» Problem to solve
Each line containing the string "CIRCLE" should be copied out of the entries.

» Exercise materials
****************************************
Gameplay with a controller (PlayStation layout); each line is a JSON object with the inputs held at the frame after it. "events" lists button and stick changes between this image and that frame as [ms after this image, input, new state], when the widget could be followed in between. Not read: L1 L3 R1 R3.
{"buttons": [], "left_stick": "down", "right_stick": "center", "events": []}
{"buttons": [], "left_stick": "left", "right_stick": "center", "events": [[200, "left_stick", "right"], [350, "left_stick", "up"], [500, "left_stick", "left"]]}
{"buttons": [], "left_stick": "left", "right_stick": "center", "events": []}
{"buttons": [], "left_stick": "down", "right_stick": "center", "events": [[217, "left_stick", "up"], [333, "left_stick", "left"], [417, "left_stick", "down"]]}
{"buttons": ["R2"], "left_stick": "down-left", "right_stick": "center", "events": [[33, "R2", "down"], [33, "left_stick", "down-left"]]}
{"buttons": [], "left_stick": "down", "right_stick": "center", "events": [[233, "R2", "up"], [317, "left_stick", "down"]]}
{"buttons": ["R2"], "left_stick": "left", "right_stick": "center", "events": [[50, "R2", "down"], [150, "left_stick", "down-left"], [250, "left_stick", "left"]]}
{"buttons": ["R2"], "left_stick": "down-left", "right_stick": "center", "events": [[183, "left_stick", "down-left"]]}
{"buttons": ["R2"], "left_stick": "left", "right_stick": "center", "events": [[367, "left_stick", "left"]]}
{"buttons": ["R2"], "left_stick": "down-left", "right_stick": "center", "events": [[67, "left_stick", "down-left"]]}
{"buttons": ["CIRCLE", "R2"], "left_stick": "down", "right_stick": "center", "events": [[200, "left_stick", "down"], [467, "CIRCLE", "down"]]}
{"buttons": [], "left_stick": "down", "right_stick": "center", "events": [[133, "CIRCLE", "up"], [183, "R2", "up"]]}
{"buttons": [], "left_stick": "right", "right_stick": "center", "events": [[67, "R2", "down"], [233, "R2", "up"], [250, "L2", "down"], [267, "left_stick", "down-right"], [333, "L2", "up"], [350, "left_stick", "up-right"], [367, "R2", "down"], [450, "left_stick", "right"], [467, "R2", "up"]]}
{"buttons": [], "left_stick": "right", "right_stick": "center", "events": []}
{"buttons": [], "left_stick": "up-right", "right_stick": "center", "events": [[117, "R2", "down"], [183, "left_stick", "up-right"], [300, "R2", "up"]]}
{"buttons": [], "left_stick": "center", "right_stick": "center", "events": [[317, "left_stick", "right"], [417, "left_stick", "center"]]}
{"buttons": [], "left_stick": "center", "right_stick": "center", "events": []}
****************************************
» Solution to the exercise
{"buttons": ["CIRCLE", "R2"], "left_stick": "down", "right_stick": "center", "events": [[200, "left_stick", "down"], [467, "CIRCLE", "down"]]}
{"buttons": [], "left_stick": "down", "right_stick": "center", "events": [[133, "CIRCLE", "up"], [183, "R2", "up"]]}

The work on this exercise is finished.